In the log, I did notice that the OVRModeParms.Awake() clearly took place before OVR initialization:
W/OVR_Plugin( 6452): OVR_VrModeParms_SetCpuMhz(): CpuMhz 880
W/OVR_Plugin( 6452): OVR_VrModeParms_SetGpuMhz(): GpuMhz 389
W/OVR_Plugin( 6452): OVR_TW_SetMinimumVsyncs() 1
.
.
.
W/OVR_Plugin( 6452): OVR_InitRenderThread()
W/OVR_Plugin( 6452): Calling ovr_Initialize()
W/OVR_Plugin( 6452): ovrHMD_Detect() = 1
W/OVR_Plugin( 6452): ovrHMD_Create(0) = 0x7af9fbe0
W/OVR_Plugin( 6452): Mode Parms CpuMhz 880 GpuMhz 389

So I'm wondering if your OVRModeParms.Awake() is taking place too late?

EDIT: I just ran through my app again with CPU Mhz = 1728, and once it hit 91 C, it set the CPU to.... "2265600"... Khz? If that's indeed Khz then I see your complaint -- why would it kick it up from 1.7 Ghz to 2.2 Ghz at the first sign of high temps? I tried searching around for confirmation of what the units actually are, but couldn't nail it down.
  • Titans of Space PLUS for Quest is now available on DrashVR.com

sfaok
Protege
@drash OVRModeParms.Awake() takes place before OVR Init in mine too.

I do see a modest drop in performance I think:

No underclocking - 59-60fps
CpuMhz(880) GpuMhz(389)- 56-60fps

However shouldn't the FPS be lower than this at these "power save" frequencies? I'm still hitting temps of 90000mC and throttling 15 minutes in, with the GPU in the 3ms-6ms range. If my app can still reach 56-60fps at full underclock, why is it overheating so quick? Or is this normal?

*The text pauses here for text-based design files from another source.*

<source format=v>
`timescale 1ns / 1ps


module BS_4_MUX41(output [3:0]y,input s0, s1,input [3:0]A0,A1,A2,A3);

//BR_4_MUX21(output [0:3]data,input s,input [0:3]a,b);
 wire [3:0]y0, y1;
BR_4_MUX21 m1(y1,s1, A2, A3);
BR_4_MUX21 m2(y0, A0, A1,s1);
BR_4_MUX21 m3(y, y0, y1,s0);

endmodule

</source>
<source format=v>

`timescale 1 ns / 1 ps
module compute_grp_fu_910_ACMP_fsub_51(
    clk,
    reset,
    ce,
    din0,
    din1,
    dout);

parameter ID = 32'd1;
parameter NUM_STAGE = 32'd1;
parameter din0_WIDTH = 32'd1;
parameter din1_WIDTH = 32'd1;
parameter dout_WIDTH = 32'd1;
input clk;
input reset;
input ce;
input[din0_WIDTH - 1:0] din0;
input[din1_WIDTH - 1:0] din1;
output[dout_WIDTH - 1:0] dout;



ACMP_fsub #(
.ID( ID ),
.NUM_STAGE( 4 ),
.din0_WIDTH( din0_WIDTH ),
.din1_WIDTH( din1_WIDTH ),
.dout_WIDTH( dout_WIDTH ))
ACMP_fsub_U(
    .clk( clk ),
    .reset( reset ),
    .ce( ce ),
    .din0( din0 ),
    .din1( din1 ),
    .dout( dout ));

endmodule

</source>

(edited with more recent findings)

Another thing is that the thermal throttling steps up and down through the frequencies :


ThermalEngine(430): ACTION: CPU - Setting CPU[0] to 2265600
ThermalEngine(430): ACTION: CPU - Setting CPU[0] to 1958400
ThermalEngine(430): ACTION: CPU - Setting CPU[0] to 1728000
ThermalEngine(430): ACTION: CPU - Setting CPU[0] to 1574400
ThermalEngine(430): ACTION: CPU - Setting CPU[0] to 1497600
ThermalEngine(430): ACTION: CPU - Setting CPU[0] to 1574400
ThermalEngine(430): ACTION: CPU - Setting CPU[1] to 1728000
ThermalEngine(430): ACTION: CPU - Setting CPU[0] to 1958400
ThermalEngine(430): ACTION: CPU - Setting CPU[0] to 2265600


This is the first occurrence of throttling from a CpuMhz(880) GpuMhz(389) run - if I set the initial frequency to 883200 what is it doing starting underclocks from 2265600? :?
Developer of Ocean Rift. Follow me on Twitter @sfaok

johnc
Honored Guest
The values that we set are the locked MINIMUM clock rates. The system can still choose to ramp them up under some opaque internal algorithm, so turning them down won't necessarily make your app run slower at a steady state. It will start out slower, but it may ramp back up to nearly the same values.

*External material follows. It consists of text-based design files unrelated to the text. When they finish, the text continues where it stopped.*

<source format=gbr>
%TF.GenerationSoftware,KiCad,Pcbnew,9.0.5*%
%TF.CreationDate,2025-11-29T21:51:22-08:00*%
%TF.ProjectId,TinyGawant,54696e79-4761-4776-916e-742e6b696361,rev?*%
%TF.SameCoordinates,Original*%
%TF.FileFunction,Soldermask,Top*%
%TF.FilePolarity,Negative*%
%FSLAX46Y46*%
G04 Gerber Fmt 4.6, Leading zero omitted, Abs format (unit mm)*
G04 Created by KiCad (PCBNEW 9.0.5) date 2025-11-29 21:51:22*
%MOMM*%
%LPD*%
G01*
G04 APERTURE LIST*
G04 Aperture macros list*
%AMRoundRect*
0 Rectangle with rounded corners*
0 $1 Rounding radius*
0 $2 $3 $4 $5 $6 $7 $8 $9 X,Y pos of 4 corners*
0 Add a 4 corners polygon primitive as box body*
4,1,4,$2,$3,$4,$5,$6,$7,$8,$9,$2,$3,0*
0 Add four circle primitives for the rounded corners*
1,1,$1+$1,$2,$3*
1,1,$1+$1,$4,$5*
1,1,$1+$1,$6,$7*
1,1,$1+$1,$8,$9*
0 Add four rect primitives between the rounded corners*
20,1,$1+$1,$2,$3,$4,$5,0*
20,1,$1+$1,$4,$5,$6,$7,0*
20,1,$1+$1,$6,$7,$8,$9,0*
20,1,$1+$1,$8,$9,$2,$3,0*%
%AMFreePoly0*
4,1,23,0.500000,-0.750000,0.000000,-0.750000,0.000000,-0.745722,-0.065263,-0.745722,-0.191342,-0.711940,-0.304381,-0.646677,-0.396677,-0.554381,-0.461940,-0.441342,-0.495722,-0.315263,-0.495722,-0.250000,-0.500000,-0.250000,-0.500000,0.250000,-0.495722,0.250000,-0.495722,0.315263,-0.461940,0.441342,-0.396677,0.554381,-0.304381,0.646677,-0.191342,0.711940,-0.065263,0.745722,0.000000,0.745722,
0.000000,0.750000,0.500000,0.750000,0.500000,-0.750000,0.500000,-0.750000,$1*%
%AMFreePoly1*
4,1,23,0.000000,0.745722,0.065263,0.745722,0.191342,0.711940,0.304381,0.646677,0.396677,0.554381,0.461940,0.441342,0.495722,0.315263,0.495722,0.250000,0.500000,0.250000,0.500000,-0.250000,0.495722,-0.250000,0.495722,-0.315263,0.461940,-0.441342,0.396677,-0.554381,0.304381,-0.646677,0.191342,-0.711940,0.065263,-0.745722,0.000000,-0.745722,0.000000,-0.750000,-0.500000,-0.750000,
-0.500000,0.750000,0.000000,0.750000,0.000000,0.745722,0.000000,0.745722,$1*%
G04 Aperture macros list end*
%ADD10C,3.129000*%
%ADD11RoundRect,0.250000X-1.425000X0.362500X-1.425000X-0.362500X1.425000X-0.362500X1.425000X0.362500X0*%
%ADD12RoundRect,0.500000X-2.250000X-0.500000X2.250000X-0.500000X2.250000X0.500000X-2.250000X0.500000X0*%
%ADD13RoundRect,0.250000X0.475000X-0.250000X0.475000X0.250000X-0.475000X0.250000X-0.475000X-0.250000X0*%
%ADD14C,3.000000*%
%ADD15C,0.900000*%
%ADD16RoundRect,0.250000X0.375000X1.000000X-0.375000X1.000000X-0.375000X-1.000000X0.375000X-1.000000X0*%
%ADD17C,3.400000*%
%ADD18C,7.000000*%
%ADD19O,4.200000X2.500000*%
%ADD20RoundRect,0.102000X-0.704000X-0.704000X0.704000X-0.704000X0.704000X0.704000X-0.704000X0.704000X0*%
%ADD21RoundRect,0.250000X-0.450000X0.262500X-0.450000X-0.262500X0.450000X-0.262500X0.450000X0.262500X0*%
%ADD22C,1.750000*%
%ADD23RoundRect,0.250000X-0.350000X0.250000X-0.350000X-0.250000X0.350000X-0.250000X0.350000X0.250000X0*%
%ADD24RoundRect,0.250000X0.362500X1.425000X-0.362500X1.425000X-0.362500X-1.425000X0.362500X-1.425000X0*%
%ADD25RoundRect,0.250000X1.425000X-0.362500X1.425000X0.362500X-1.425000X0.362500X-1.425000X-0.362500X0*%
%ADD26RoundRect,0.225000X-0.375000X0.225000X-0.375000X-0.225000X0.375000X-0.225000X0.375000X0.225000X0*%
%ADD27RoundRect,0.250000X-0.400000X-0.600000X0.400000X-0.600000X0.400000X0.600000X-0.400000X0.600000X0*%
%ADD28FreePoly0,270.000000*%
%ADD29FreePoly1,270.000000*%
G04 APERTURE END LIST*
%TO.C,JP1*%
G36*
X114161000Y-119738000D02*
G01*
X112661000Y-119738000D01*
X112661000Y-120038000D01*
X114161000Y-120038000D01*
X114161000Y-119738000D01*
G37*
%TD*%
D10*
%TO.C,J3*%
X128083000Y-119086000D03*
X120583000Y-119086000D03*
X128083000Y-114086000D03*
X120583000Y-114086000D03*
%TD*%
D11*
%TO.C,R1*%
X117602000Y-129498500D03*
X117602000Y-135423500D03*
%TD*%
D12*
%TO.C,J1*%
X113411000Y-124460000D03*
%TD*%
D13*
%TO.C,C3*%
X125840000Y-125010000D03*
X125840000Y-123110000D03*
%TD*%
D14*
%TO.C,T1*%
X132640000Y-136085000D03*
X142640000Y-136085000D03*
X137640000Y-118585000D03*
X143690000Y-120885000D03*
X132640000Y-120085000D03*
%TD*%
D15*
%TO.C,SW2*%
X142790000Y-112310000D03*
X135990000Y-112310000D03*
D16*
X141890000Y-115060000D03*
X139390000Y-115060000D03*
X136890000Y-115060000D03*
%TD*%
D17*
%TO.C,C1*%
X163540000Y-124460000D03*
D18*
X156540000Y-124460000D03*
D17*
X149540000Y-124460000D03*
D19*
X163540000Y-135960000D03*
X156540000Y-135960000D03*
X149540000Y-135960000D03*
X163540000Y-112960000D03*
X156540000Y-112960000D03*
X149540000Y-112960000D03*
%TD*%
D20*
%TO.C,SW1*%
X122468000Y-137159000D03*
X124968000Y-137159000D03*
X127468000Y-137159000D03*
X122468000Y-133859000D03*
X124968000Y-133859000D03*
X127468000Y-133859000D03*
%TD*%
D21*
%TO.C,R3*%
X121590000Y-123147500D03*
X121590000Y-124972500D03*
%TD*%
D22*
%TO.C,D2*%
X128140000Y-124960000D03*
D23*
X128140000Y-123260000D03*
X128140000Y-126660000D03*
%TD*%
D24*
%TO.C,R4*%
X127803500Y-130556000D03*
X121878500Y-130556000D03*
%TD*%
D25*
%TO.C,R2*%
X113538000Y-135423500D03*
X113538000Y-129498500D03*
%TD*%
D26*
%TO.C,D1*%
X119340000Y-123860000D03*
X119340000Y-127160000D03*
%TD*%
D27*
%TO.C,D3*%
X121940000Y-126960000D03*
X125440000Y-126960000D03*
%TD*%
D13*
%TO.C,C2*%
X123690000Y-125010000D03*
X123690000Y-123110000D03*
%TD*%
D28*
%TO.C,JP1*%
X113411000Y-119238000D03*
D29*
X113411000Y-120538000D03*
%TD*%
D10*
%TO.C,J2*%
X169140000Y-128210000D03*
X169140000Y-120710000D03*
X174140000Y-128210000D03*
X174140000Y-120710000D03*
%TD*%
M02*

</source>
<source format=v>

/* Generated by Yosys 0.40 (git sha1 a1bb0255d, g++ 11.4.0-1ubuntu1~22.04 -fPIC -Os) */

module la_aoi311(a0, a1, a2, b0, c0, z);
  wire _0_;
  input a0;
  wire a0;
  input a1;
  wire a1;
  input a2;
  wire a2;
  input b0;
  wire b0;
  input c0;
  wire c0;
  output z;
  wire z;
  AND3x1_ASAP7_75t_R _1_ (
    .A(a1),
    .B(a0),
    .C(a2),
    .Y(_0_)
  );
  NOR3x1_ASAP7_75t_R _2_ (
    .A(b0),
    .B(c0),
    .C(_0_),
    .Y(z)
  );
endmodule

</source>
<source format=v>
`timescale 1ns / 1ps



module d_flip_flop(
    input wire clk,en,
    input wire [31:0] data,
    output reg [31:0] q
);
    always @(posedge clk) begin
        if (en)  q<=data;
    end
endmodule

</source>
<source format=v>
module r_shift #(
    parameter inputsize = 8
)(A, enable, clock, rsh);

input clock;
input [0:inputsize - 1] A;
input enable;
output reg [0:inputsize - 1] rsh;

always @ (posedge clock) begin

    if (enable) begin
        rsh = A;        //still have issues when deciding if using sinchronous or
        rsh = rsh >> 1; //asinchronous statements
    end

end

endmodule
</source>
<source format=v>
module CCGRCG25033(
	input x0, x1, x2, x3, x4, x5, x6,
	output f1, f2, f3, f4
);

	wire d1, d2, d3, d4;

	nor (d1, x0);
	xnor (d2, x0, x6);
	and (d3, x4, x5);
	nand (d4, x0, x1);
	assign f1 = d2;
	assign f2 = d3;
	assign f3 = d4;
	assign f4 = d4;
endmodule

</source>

To a first approximation, lowering these values only optimizes an application that doesn't use all the available power, rather than forcing applications to consume less resources.

If you look in App.cpp CreateSchedulingReport(), there is code that reads what the current clocks actually are, rather than what you have requested. We should probably add a trivial form of this to the once-a-second fps log report.

If the CPU clocks are going up that high, the problems are not GPU related, so dropping the GPU clocks more likely won't help. If you don't know of any ways to make a big difference in your app's CPU efficiency, the only big hammers at your disposal are monoscopic rendering or 30 hz rendering with minimumVsyncs 2.

We do intend to have a visible popup icon when the clocks are pushed down below the minimums so users know that they should probably quit soon, since performance will be erratic. While we would like all apps to be able to run steady state, there may be some justifiable cases where it just isn't possible.